What is needed: Rewrite all of the items below, replacing "Transcribe" with "Write out" and leaving everything else as it is.

─── Records to process

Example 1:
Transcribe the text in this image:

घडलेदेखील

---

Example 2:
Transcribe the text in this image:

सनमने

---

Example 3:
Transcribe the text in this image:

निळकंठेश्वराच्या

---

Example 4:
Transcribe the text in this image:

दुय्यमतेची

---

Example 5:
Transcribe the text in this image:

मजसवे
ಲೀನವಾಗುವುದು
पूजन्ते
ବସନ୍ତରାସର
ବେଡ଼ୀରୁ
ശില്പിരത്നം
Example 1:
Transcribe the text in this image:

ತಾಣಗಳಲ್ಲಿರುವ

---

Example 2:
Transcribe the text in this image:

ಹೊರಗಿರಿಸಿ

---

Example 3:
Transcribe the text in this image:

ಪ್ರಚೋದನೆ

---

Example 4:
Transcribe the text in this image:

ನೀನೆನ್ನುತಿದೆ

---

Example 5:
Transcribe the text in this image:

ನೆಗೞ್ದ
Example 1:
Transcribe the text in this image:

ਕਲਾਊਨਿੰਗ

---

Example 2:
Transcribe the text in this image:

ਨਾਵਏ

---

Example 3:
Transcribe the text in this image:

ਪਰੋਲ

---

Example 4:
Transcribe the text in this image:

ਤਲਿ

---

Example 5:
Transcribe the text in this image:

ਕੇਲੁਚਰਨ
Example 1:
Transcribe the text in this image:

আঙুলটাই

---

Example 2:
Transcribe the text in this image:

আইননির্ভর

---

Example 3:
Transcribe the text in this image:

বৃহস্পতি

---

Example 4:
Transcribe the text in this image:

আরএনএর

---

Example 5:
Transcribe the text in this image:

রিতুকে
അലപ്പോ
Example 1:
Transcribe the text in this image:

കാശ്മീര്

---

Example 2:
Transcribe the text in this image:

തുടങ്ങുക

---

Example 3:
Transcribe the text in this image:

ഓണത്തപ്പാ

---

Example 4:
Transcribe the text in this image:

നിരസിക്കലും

──────

Result:
Example 1:
Write out the text in this image:

घडलेदेखील

---

Example 2:
Write out the text in this image:

सनमने

---

Example 3:
Write out the text in this image:

निळकंठेश्वराच्या

---

Example 4:
Write out the text in this image:

दुय्यमतेची

---

Example 5:
Write out the text in this image:

मजसवे
ಲೀನವಾಗುವುದು
पूजन्ते
ବସନ୍ତରାସର
ବେଡ଼ୀରୁ
ശില്പിരത്നം
Example 1:
Write out the text in this image:

ತಾಣಗಳಲ್ಲಿರುವ

---

Example 2:
Write out the text in this image:

ಹೊರಗಿರಿಸಿ

---

Example 3:
Write out the text in this image:

ಪ್ರಚೋದನೆ

---

Example 4:
Write out the text in this image:

ನೀನೆನ್ನುತಿದೆ

---

Example 5:
Write out the text in this image:

ನೆಗೞ್ದ
Example 1:
Write out the text in this image:

ਕਲਾਊਨਿੰਗ

---

Example 2:
Write out the text in this image:

ਨਾਵਏ

---

Example 3:
Write out the text in this image:

ਪਰੋਲ

---

Example 4:
Write out the text in this image:

ਤਲਿ

---

Example 5:
Write out the text in this image:

ਕੇਲੁਚਰਨ
Example 1:
Write out the text in this image:

আঙুলটাই

---

Example 2:
Write out the text in this image:

আইননির্ভর

---

Example 3:
Write out the text in this image:

বৃহস্পতি

---

Example 4:
Write out the text in this image:

আরএনএর

---

Example 5:
Write out the text in this image:

রিতুকে
അലപ്പോ
Example 1:
Write out the text in this image:

കാശ്മീര്

---

Example 2:
Write out the text in this image:

തുടങ്ങുക

---

Example 3:
Write out the text in this image:

ഓണത്തപ്പാ

---

Example 4:
Write out the text in this image:

നിരസിക്കലും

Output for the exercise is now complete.